Pertanyaan lebih lanjut, apakah para digital nomad yang sedang berliburan di Bali atau daerah lainya di Indonesia berwisata sambil bekerja freelance termasuk SPLN atau SPDN?
Seorang Digital Nomad memenuhi persyaratan subjektif dan objektif sebagai SPDN atau SPLN, maka Digital Nomad perlu mengikuti ketentuan perpajakan atas penghasilan yang diperoleh sesuai dengan ketentuan UU PPh sebagai ketentuan domestik Indonesia.
Namun ketika Digital Nomad diklasifikasikan sebagai SPLN, mereka dapat memilih mengikuti prosedur pengenaan pajak atas penghasilan yang diperoleh melalui ketentuan domestik atau memanfaatkan Perjanjian Penghindaran Pajak Berganda (“P3B”).
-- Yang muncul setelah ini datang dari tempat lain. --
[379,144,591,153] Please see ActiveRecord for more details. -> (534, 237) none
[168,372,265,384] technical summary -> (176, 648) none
Merujuk pada Pasal 2 PER-25/2018, Wajib Pajak Luar Negeri (“WPLN”) yang menerima penghasilan dari Indonesia dapat memanfaatkan P3B sepanjang memenuhi ketentuan yang berlaku.
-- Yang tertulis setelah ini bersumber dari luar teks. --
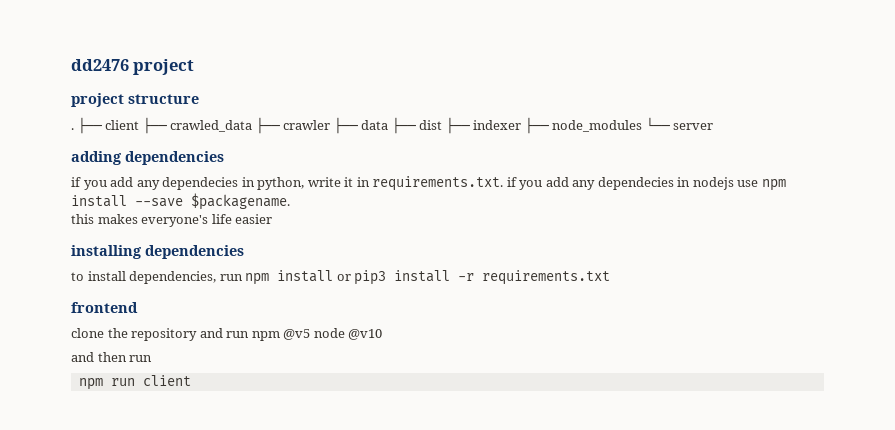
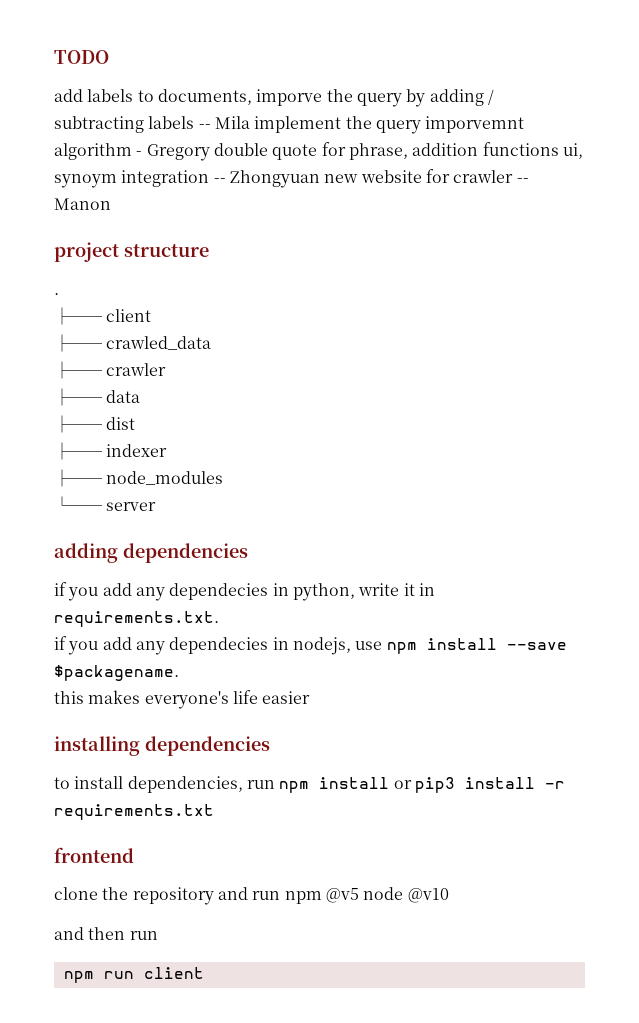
[71,59,195,75] dd2476 project -> [54,50,109,64] [54,89,494,107] [54,116,525,134] [54,142,583,161] [54,169,529,188] [54,198,111,210] TODO // add labels to documents, imporve the query by adding / subtracting labels -- Mila implement the query imporvemnt algorithm - Gregory double quote for phrase, addition functions ui, synoym integration -- Zhongyuan new website for crawler -- Manon
(74, 129) none -> (59, 294) //
(140, 125) none -> (152, 315) //
(253, 126) none -> (212, 343) //
(331, 125) none -> (167, 369) //
(389, 125) none -> (141, 396) //
(443, 125) none -> (136, 423) //
(522, 125) none -> (168, 450) //
(643, 126) none -> (224, 478) //
[506,177,734,190] if you add any dependecies in nodejs -> [54,636,351,655] // if you add any dependecies in nodejs,

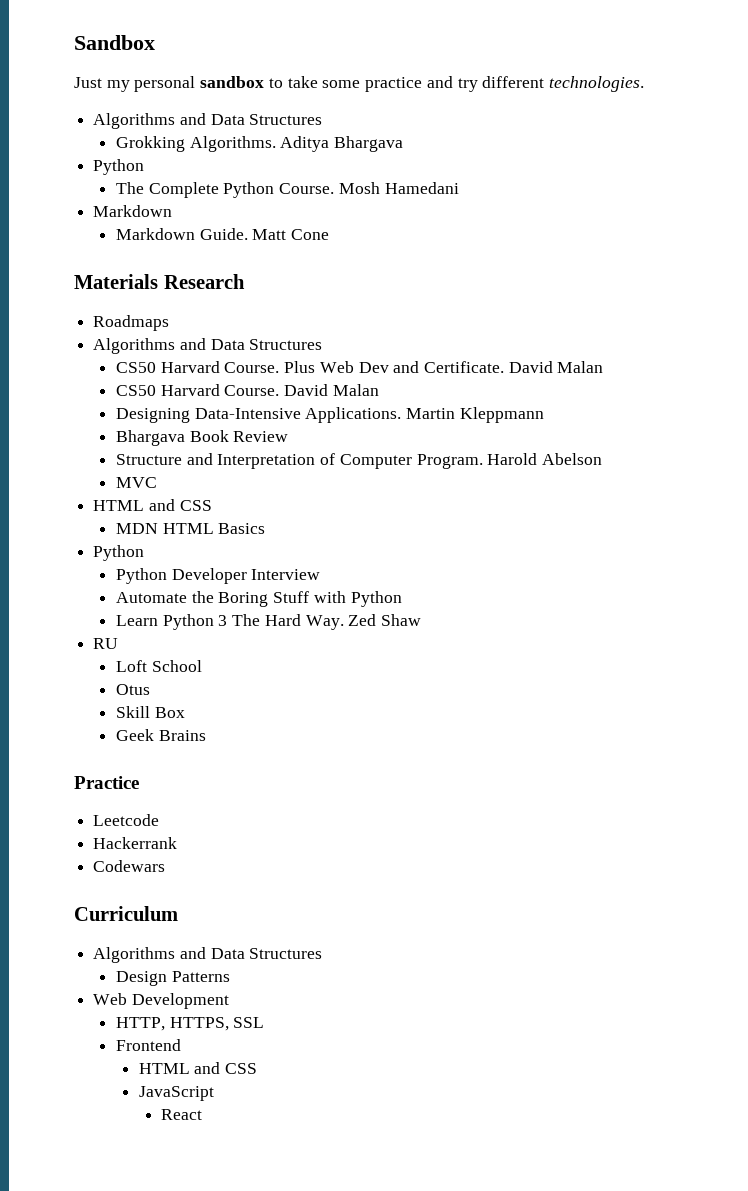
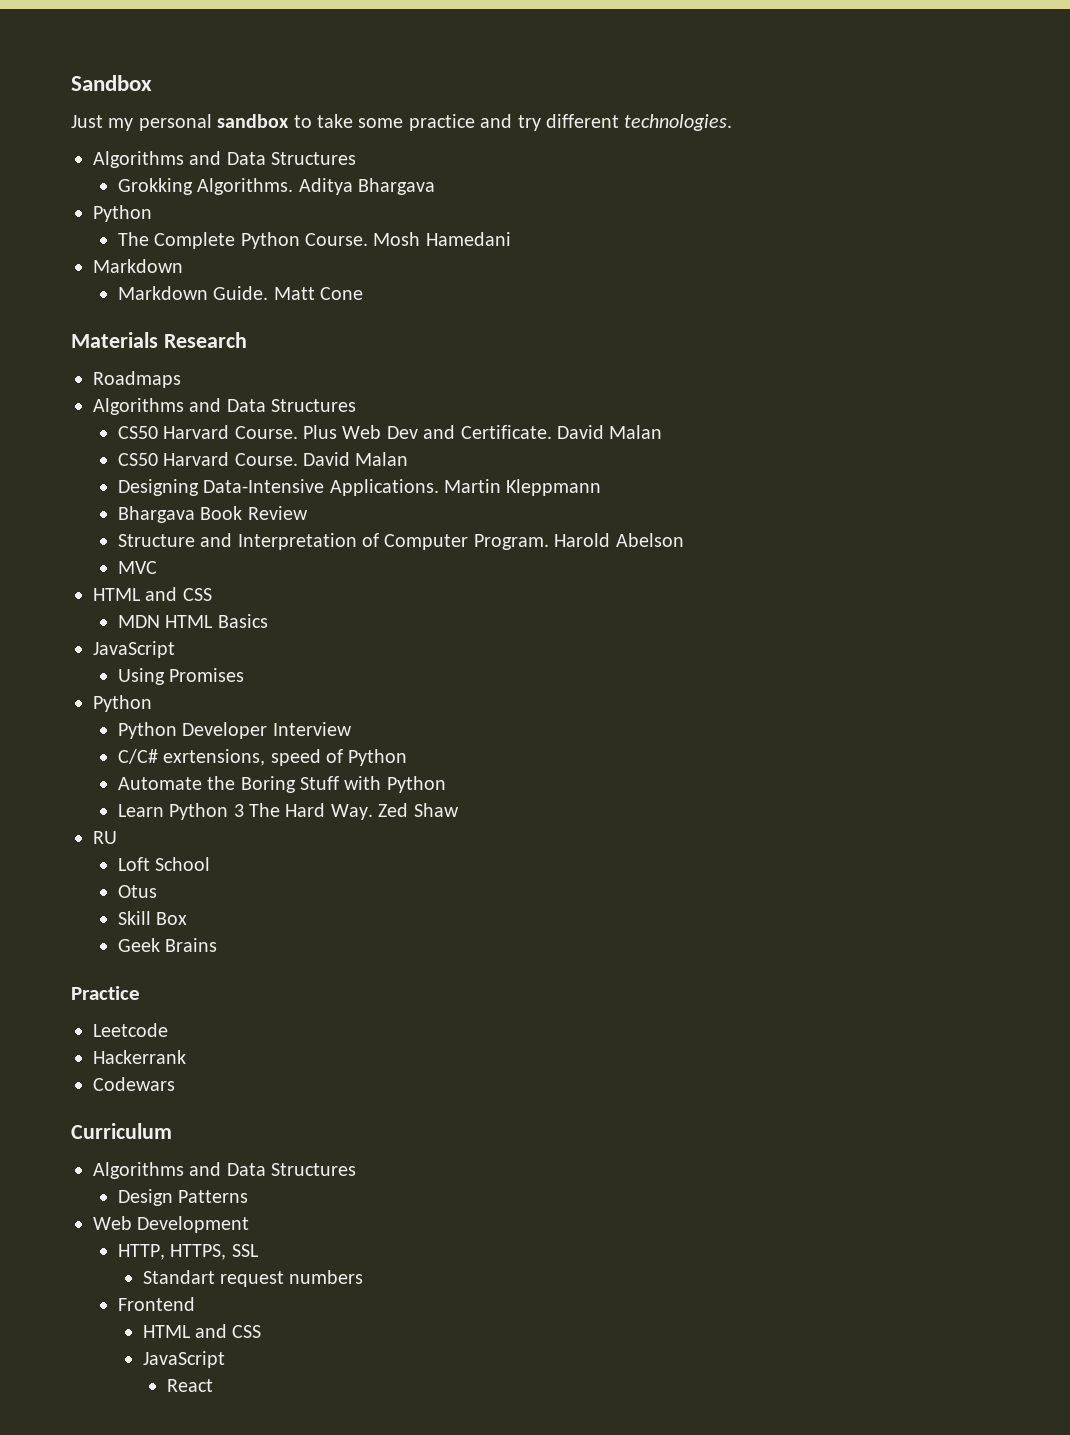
(266, 528) none -> [93,641,175,658] [117,668,245,685] // JavaScript // Using Promises
(321, 574) none -> [117,749,408,766] // C/C# exrtensions, speed of Python
(265, 1022) none -> [142,1270,364,1287] // Standart request numbers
Sesuai dengan asas lex specialis derogate legi generali, kita harus memperhatikan ketentuan P3B ketika mengenakan pajak atas penghasilan yang diterima oleh subjek pajak dengan melintasi batas negara atau yurisdiksi perpajakan (international tax issues). Jika seorang Digital Nomad memanfaatkan fasilitas P3B Indonesia dengan negara mitra, maka kewajiban seorang Digital Nomad mengikuti ketentuan perpajakan domestik telah gugur.
Ketentuan perjanjian pajak antara Indonesia dan Amerika Serikat digunakan di sini sebagai contoh. Apabila seseorang berdomisili di negara yang bersangkutan, maka dapat ditetapkan sebagai subjek pajak dalam negeri berdasarkan P3B dengan mempertimbangkan faktor-faktor sebagai berikut:
(1) memiliki tempat tinggal tetap;
(2) tempat melakukan kegiatan sehari-hari, termasuk urusan pribadi dan profesional (kegiatan sehari-hari); dan
(3) tempat menjalankan kebiasaan/hobi (place of habitual residence)
Sepanjang orang pribadi tersebut bertempat tinggal dan/atau bertempat tinggal di Indonesia, ketentuan P3B Indonesia-Amerika Serikat dapat digunakan untuk mengklasifikasikan orang pribadi tersebut sebagai subjek pajak dalam negeri Indonesia.